▶ [Goal of the exercise] After reading the data below, copy out every line that contains the word "three".

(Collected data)
════

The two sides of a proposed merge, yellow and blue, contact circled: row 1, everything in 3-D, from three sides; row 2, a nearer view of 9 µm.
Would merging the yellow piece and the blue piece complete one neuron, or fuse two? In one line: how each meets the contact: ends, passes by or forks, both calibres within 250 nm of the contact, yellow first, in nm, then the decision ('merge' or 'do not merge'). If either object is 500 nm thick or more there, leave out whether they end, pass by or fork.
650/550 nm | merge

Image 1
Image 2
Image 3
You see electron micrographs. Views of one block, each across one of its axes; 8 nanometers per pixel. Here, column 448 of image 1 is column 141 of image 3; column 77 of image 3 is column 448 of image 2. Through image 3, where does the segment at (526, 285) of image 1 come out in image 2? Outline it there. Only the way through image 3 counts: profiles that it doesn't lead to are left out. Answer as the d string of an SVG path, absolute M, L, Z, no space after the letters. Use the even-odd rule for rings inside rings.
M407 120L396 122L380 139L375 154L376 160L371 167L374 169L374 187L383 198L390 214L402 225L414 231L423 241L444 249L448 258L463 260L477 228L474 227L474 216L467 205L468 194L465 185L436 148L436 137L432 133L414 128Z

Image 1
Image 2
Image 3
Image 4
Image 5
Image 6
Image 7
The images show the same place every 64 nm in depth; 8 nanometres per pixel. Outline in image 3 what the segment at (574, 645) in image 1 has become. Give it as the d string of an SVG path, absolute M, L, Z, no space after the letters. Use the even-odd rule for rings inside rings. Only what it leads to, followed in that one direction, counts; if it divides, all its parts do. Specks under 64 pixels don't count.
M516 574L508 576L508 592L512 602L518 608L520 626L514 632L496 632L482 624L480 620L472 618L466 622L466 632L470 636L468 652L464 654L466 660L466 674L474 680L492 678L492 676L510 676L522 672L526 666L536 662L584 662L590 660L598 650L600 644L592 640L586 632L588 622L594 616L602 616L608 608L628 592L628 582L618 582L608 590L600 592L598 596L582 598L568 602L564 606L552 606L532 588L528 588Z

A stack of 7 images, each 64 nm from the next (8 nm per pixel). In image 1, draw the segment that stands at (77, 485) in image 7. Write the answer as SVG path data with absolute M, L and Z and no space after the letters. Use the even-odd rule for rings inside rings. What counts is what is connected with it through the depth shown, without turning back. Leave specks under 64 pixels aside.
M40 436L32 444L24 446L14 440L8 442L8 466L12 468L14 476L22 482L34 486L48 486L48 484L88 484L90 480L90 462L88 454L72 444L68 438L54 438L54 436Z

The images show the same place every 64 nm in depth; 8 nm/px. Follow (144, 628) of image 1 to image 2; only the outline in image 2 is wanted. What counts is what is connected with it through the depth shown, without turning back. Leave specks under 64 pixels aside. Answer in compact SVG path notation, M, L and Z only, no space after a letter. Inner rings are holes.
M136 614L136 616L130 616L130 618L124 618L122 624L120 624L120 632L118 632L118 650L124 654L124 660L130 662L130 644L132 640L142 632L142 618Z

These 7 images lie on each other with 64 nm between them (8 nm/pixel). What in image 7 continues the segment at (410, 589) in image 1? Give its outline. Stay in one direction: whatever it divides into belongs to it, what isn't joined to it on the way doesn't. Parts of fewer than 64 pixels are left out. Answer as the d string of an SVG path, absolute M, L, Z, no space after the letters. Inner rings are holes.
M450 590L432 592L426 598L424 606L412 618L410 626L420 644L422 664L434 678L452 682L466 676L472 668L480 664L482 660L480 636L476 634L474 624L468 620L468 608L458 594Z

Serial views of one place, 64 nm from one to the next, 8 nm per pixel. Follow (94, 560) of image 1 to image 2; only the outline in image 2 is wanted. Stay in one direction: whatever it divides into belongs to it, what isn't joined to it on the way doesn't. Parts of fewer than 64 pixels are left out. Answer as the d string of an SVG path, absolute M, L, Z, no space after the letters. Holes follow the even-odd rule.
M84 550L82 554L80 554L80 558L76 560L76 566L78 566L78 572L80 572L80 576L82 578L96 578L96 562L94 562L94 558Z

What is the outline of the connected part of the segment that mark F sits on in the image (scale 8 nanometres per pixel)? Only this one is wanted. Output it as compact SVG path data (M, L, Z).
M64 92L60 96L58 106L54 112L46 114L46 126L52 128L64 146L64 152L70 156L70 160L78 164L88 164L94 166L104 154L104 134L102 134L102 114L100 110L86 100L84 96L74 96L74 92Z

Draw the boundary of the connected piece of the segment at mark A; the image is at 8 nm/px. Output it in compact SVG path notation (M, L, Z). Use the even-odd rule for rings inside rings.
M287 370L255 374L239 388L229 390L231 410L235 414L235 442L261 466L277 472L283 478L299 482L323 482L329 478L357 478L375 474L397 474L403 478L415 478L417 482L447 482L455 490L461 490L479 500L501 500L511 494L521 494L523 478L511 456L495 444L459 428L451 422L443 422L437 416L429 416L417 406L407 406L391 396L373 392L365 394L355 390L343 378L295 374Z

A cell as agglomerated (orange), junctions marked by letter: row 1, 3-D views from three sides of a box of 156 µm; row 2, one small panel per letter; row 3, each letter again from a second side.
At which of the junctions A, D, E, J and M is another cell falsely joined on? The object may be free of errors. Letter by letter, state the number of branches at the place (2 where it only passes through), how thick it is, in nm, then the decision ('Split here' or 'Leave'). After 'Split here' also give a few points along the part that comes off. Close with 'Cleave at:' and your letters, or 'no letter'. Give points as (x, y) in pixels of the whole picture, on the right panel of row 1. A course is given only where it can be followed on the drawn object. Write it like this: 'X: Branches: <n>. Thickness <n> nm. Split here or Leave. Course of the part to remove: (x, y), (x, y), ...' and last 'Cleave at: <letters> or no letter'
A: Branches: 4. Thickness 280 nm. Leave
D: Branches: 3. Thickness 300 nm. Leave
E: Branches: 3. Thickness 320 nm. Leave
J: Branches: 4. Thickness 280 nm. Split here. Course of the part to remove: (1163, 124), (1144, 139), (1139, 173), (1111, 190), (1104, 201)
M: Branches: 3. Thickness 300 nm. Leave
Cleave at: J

════

▶ [Expected answer]
The two sides of a proposed merge, yellow and blue, contact circled: row 1, everything in 3-D, from three sides; row 2, a nearer view of 9 µm.
A cell as agglomerated (orange), junctions marked by letter: row 1, 3-D views from three sides of a box of 156 µm; row 2, one small panel per letter; row 3, each letter again from a second side.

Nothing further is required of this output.